■ **YOUR INSTRUCTIONS**
Print each entry again exactly as written, and keep the pictures out.

───── RECORDED DATA ─────

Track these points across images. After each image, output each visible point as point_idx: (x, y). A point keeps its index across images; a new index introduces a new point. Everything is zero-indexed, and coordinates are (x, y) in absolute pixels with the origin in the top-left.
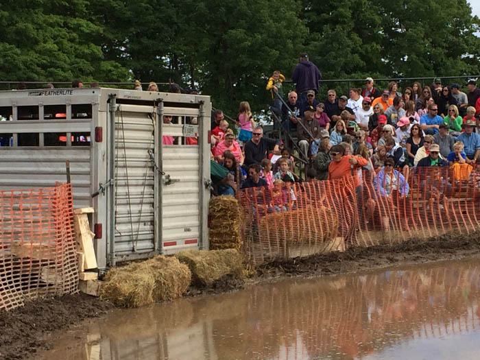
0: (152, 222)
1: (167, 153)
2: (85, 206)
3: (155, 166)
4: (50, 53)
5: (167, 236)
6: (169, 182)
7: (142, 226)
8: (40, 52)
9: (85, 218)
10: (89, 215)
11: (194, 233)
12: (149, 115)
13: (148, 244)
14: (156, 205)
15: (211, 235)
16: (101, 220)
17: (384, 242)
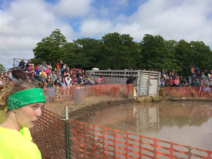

─────

■ **RESULT FOR THIS EXERCISE**
Track these points across images. After each image, output each visible point as point_idx: (x, y). A point keeps its index across images; a new index introduces a new point. Everything is zero-indexed, and coordinates are (x, y) in absolute pixels with the origin in the top-left.
0: (152, 222)
1: (167, 153)
2: (85, 206)
3: (155, 166)
4: (50, 53)
5: (167, 236)
6: (169, 182)
7: (142, 226)
8: (40, 52)
9: (85, 218)
10: (89, 215)
11: (194, 233)
12: (149, 115)
13: (148, 244)
14: (156, 205)
15: (211, 235)
16: (101, 220)
17: (384, 242)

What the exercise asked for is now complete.